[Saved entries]
>>

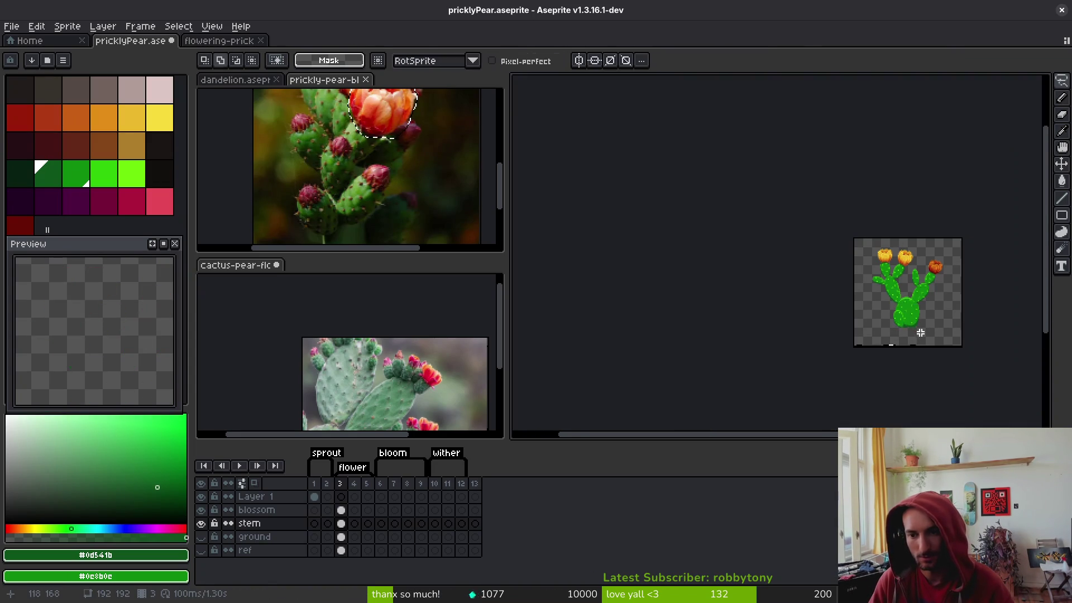
{"action": "scroll", "coordinate": [920, 333], "scroll_direction": "up", "scroll_amount": 3}
{"action": "mouse_move", "coordinate": [918, 332]}
{"action": "left_mouse_down"}
{"action": "mouse_move", "coordinate": [1033, 295]}
{"action": "mouse_move", "coordinate": [947, 300]}
{"action": "left_mouse_up"}
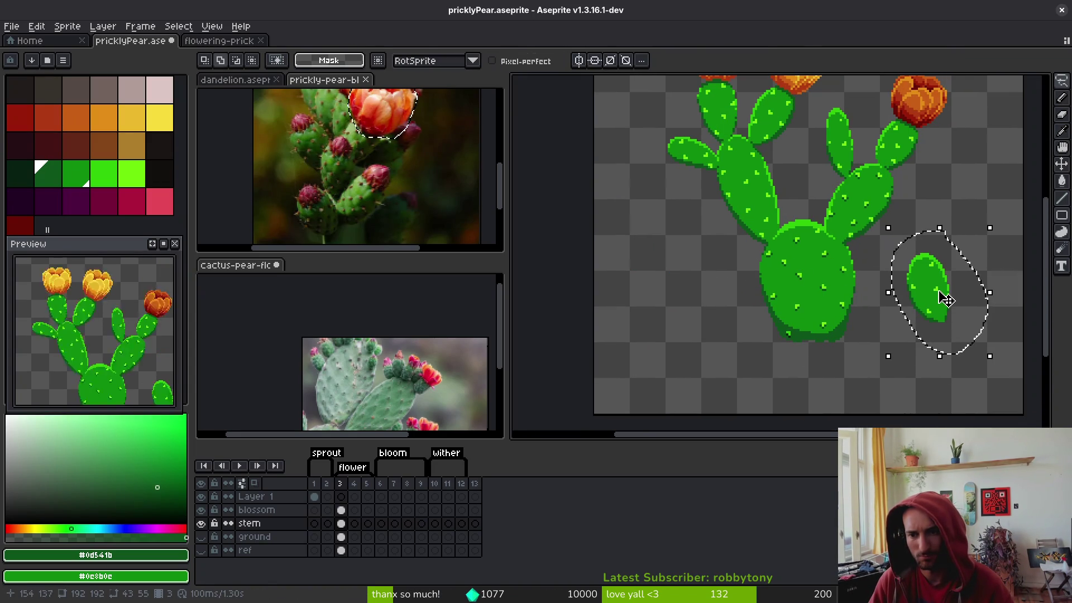
Rotate the pad about 17° onto the big pad's lower-left, then undo it back to its original spot
{"action": "left_click_drag", "start_coordinate": [997, 230], "coordinate": [971, 211]}
{"action": "mouse_move", "coordinate": [925, 315]}
{"action": "left_mouse_down"}
{"action": "mouse_move", "coordinate": [773, 313]}
{"action": "mouse_move", "coordinate": [775, 322]}
{"action": "left_mouse_up"}
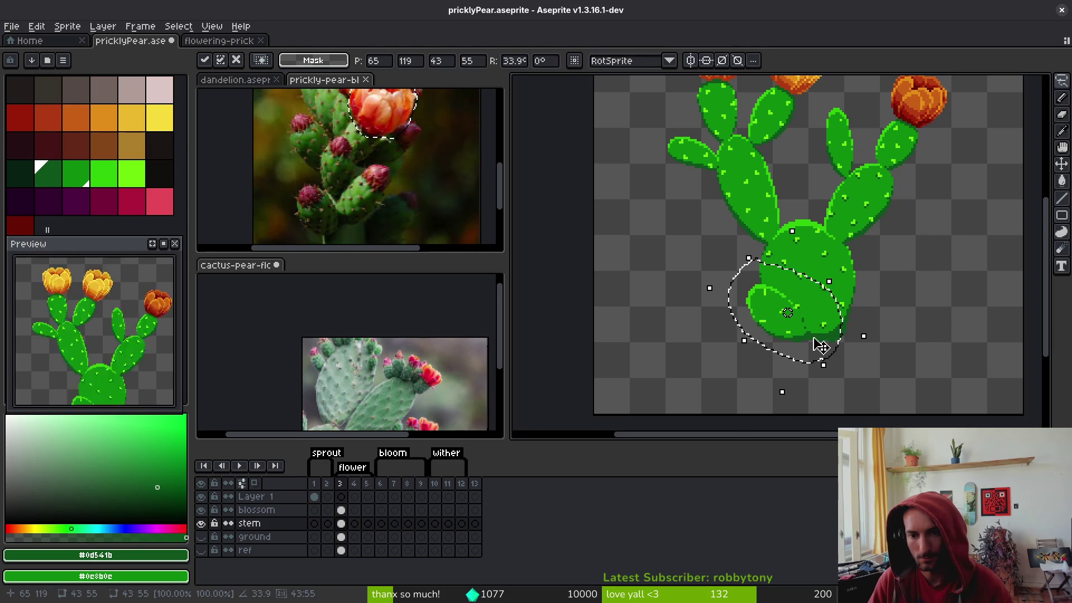
{"action": "key", "text": "Return"}
{"action": "scroll", "coordinate": [840, 336], "scroll_direction": "down", "scroll_amount": 3}
{"action": "scroll", "coordinate": [839, 335], "scroll_direction": "up", "scroll_amount": 4}
{"action": "left_click_drag", "start_coordinate": [839, 338], "coordinate": [886, 307]}
{"action": "key", "text": "ctrl+z"}
{"action": "key", "text": "ctrl+z"}
{"action": "key", "text": "ctrl+d"}
Freehand-select the detached pad, rotate it about 34 degrees, and pick bright green #2fc809
{"action": "scroll", "coordinate": [825, 272], "scroll_direction": "right", "scroll_amount": 3}
{"action": "key", "text": "shift+w"}
{"action": "scroll", "coordinate": [860, 255], "scroll_direction": "up", "scroll_amount": 2}
{"action": "mouse_move", "coordinate": [770, 96]}
{"action": "left_mouse_down"}
{"action": "mouse_move", "coordinate": [850, 363]}
{"action": "mouse_move", "coordinate": [887, 267]}
{"action": "left_mouse_up"}
{"action": "left_click_drag", "start_coordinate": [896, 383], "coordinate": [953, 300]}
{"action": "scroll", "coordinate": [843, 251], "scroll_direction": "up", "scroll_amount": 1}
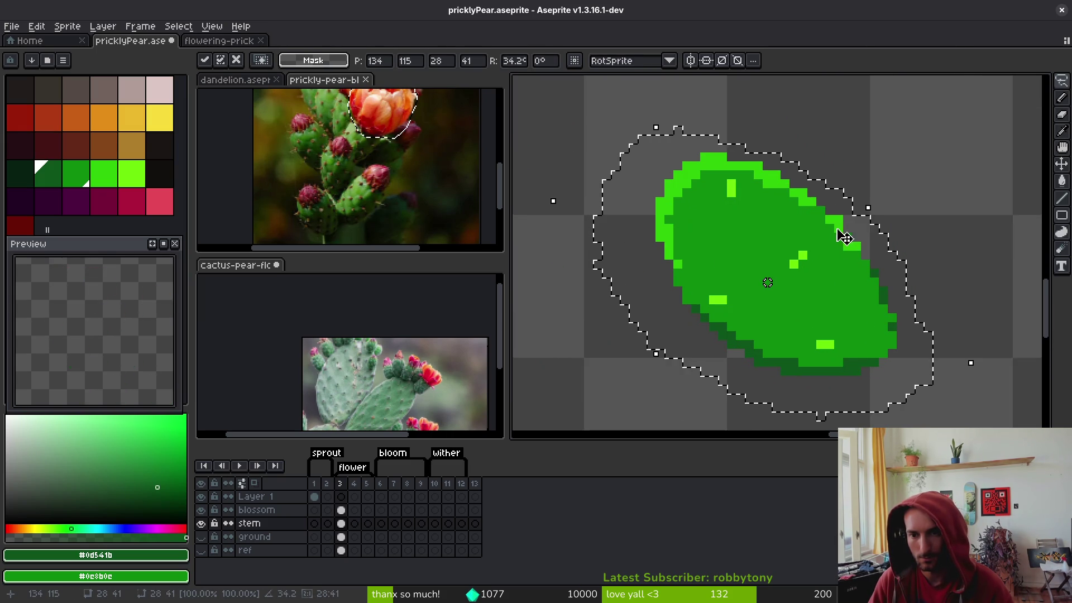
{"action": "key", "text": "ctrl+d"}
{"action": "left_click", "coordinate": [838, 220], "text": "alt"}
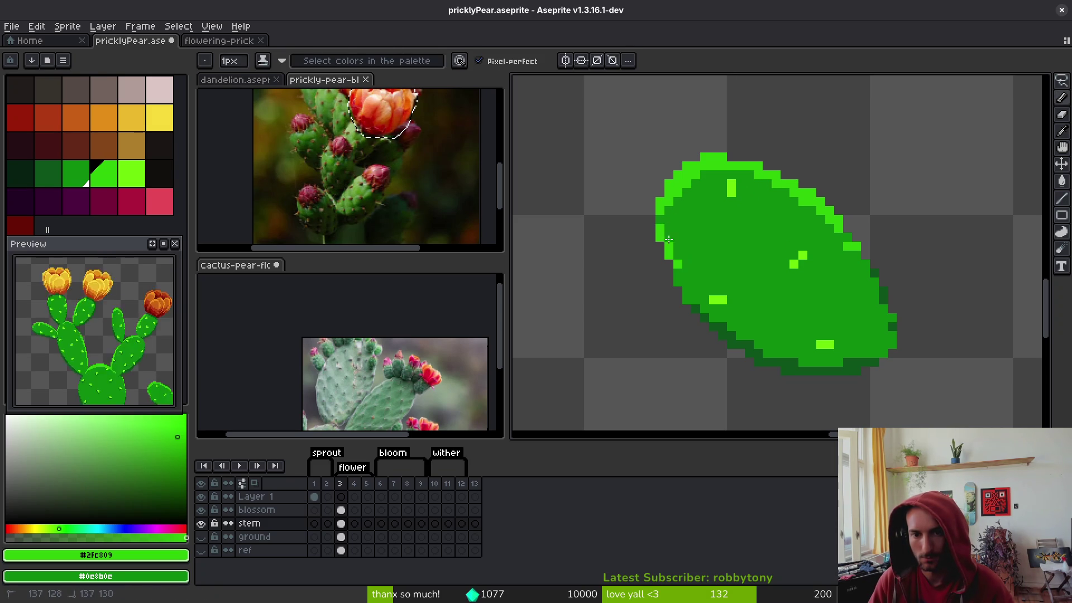
Add green pixels on the pad's left edge and a light-green rim along its upper-right edge
{"action": "left_click", "coordinate": [669, 263]}
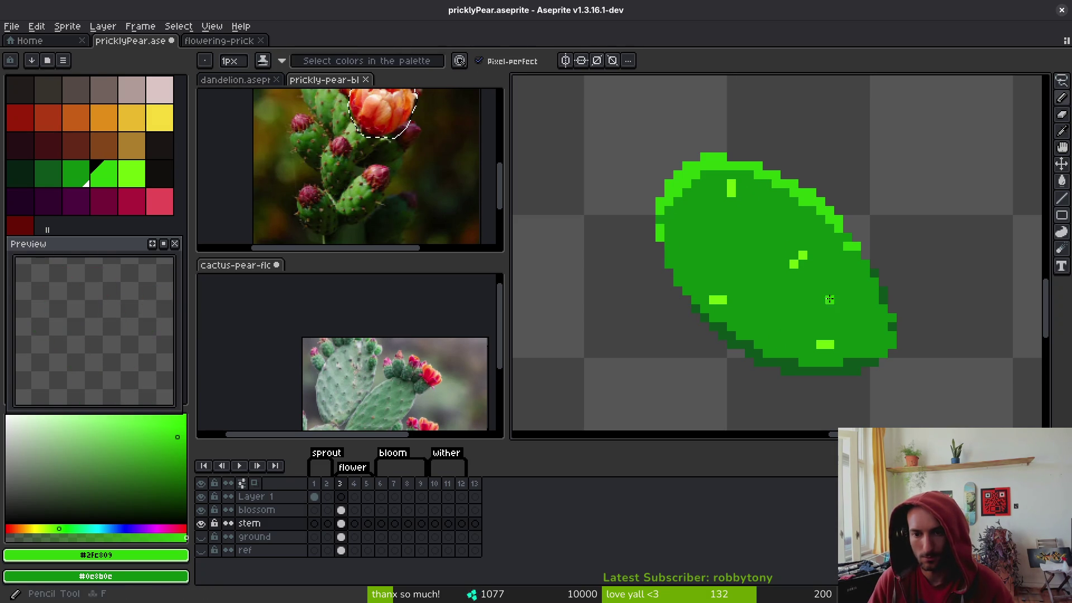
{"action": "left_click", "coordinate": [849, 246]}
{"action": "mouse_move", "coordinate": [860, 256]}
{"action": "left_mouse_down"}
{"action": "mouse_move", "coordinate": [892, 327]}
{"action": "mouse_move", "coordinate": [876, 280]}
{"action": "left_mouse_up"}
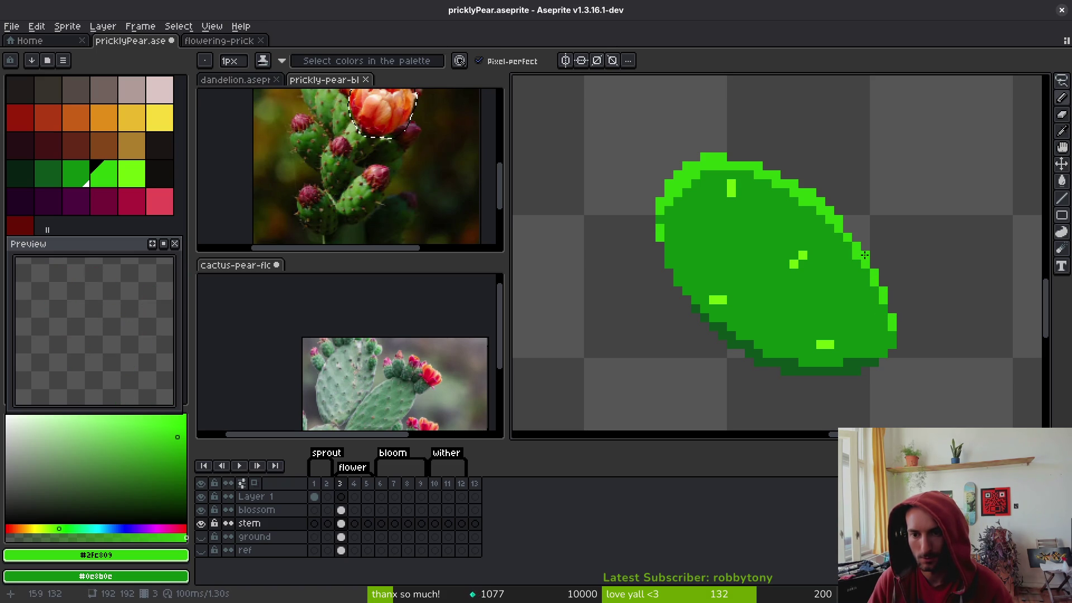
{"action": "scroll", "coordinate": [813, 258], "scroll_direction": "down", "scroll_amount": 2}
{"action": "scroll", "coordinate": [808, 220], "scroll_direction": "up", "scroll_amount": 1}
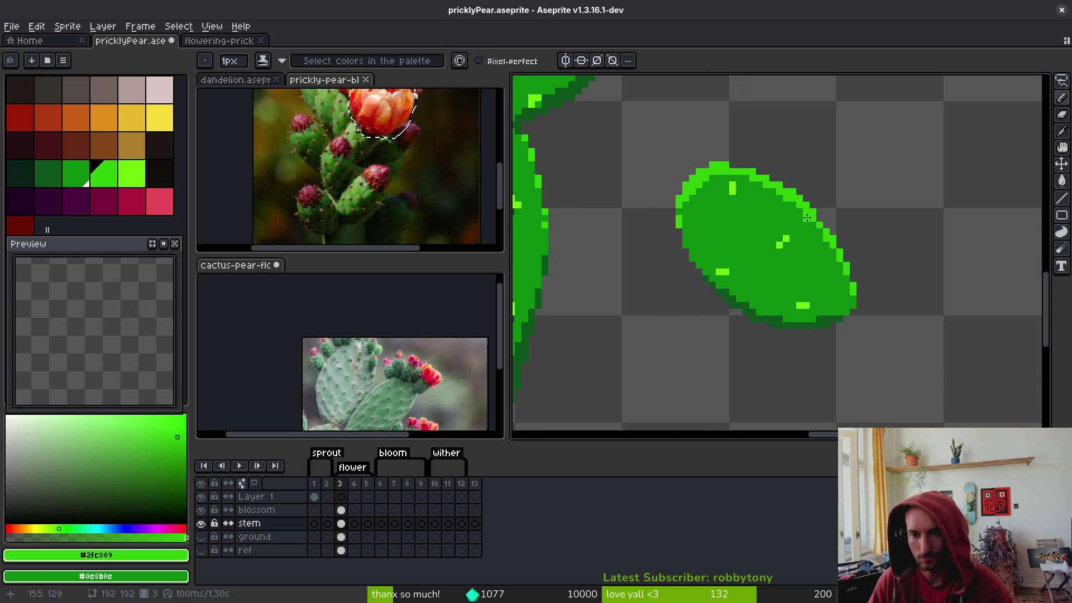
{"action": "scroll", "coordinate": [782, 229], "scroll_direction": "up", "scroll_amount": 1}
{"action": "scroll", "coordinate": [893, 279], "scroll_direction": "down", "scroll_amount": 3}
{"action": "scroll", "coordinate": [882, 290], "scroll_direction": "up", "scroll_amount": 1}
{"action": "scroll", "coordinate": [890, 309], "scroll_direction": "up", "scroll_amount": 2}
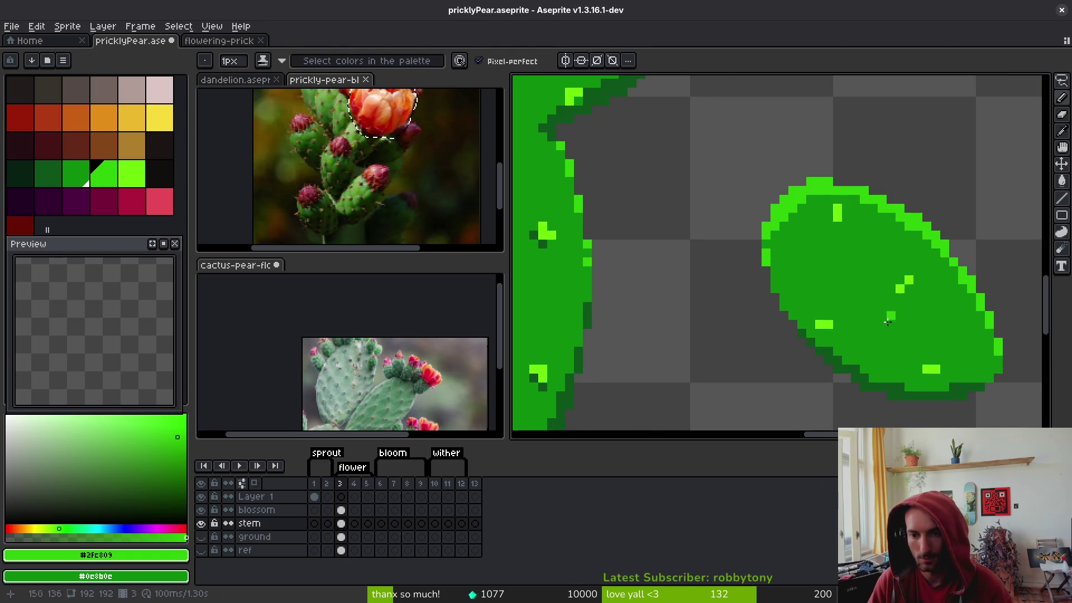
Switch to dark green #0d541b and add shadows beside the spine highlights and under the spine dots
{"action": "key", "text": "bracketleft"}
{"action": "key", "text": "bracketleft"}
{"action": "left_click", "coordinate": [838, 226]}
{"action": "left_click", "coordinate": [829, 216]}
{"action": "left_click", "coordinate": [827, 333]}
{"action": "left_click", "coordinate": [929, 378]}
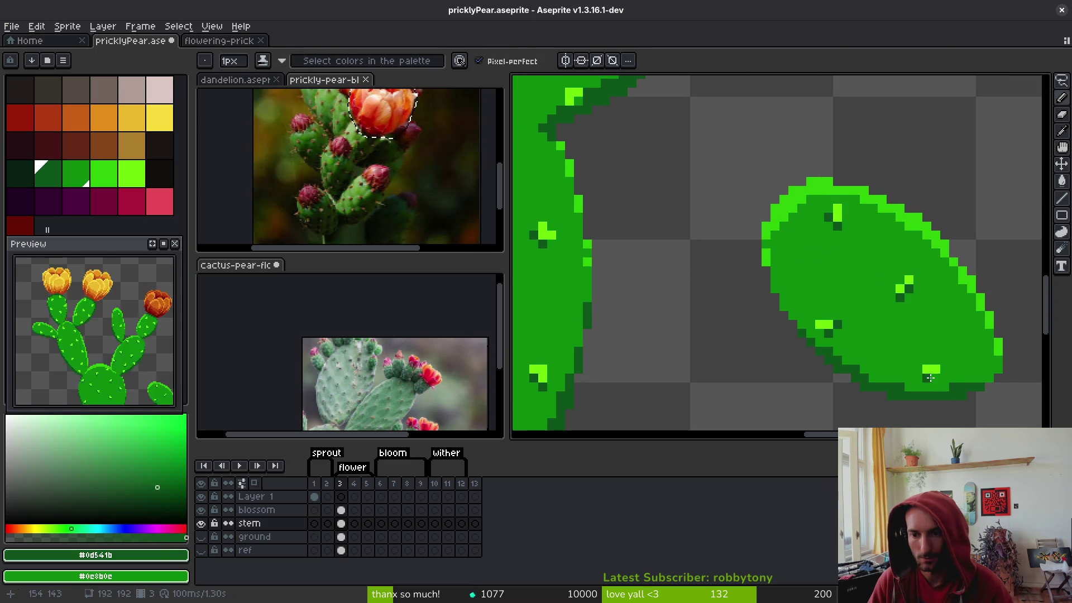
{"action": "scroll", "coordinate": [923, 373], "scroll_direction": "down", "scroll_amount": 3}
{"action": "scroll", "coordinate": [858, 345], "scroll_direction": "up", "scroll_amount": 3}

<<

This task calls for the records to be copied exactly, without pictures.

{"action": "scroll", "coordinate": [920, 333], "scroll_direction": "up", "scroll_amount": 3}
{"action": "mouse_move", "coordinate": [918, 332]}
{"action": "left_mouse_down"}
{"action": "mouse_move", "coordinate": [1033, 295]}
{"action": "mouse_move", "coordinate": [947, 300]}
{"action": "left_mouse_up"}
Rotate the pad about 17° onto the big pad's lower-left, then undo it back to its original spot
{"action": "left_click_drag", "start_coordinate": [997, 230], "coordinate": [971, 211]}
{"action": "mouse_move", "coordinate": [925, 315]}
{"action": "left_mouse_down"}
{"action": "mouse_move", "coordinate": [773, 313]}
{"action": "mouse_move", "coordinate": [775, 322]}
{"action": "left_mouse_up"}
{"action": "key", "text": "Return"}
{"action": "scroll", "coordinate": [840, 336], "scroll_direction": "down", "scroll_amount": 3}
{"action": "scroll", "coordinate": [839, 335], "scroll_direction": "up", "scroll_amount": 4}
{"action": "left_click_drag", "start_coordinate": [839, 338], "coordinate": [886, 307]}
{"action": "key", "text": "ctrl+z"}
{"action": "key", "text": "ctrl+z"}
{"action": "key", "text": "ctrl+d"}
Freehand-select the detached pad, rotate it about 34 degrees, and pick bright green #2fc809
{"action": "scroll", "coordinate": [825, 272], "scroll_direction": "right", "scroll_amount": 3}
{"action": "key", "text": "shift+w"}
{"action": "scroll", "coordinate": [860, 255], "scroll_direction": "up", "scroll_amount": 2}
{"action": "mouse_move", "coordinate": [770, 96]}
{"action": "left_mouse_down"}
{"action": "mouse_move", "coordinate": [850, 363]}
{"action": "mouse_move", "coordinate": [887, 267]}
{"action": "left_mouse_up"}
{"action": "left_click_drag", "start_coordinate": [896, 383], "coordinate": [953, 300]}
{"action": "scroll", "coordinate": [843, 251], "scroll_direction": "up", "scroll_amount": 1}
{"action": "key", "text": "ctrl+d"}
{"action": "left_click", "coordinate": [838, 220], "text": "alt"}
Add green pixels on the pad's left edge and a light-green rim along its upper-right edge
{"action": "left_click", "coordinate": [669, 263]}
{"action": "left_click", "coordinate": [849, 246]}
{"action": "mouse_move", "coordinate": [860, 256]}
{"action": "left_mouse_down"}
{"action": "mouse_move", "coordinate": [892, 327]}
{"action": "mouse_move", "coordinate": [876, 280]}
{"action": "left_mouse_up"}
{"action": "scroll", "coordinate": [813, 258], "scroll_direction": "down", "scroll_amount": 2}
{"action": "scroll", "coordinate": [808, 220], "scroll_direction": "up", "scroll_amount": 1}
{"action": "scroll", "coordinate": [782, 229], "scroll_direction": "up", "scroll_amount": 1}
{"action": "scroll", "coordinate": [893, 279], "scroll_direction": "down", "scroll_amount": 3}
{"action": "scroll", "coordinate": [882, 290], "scroll_direction": "up", "scroll_amount": 1}
{"action": "scroll", "coordinate": [890, 309], "scroll_direction": "up", "scroll_amount": 2}
Switch to dark green #0d541b and add shadows beside the spine highlights and under the spine dots
{"action": "key", "text": "bracketleft"}
{"action": "key", "text": "bracketleft"}
{"action": "left_click", "coordinate": [838, 226]}
{"action": "left_click", "coordinate": [829, 216]}
{"action": "left_click", "coordinate": [827, 333]}
{"action": "left_click", "coordinate": [929, 378]}
{"action": "scroll", "coordinate": [923, 373], "scroll_direction": "down", "scroll_amount": 3}
{"action": "scroll", "coordinate": [858, 345], "scroll_direction": "up", "scroll_amount": 3}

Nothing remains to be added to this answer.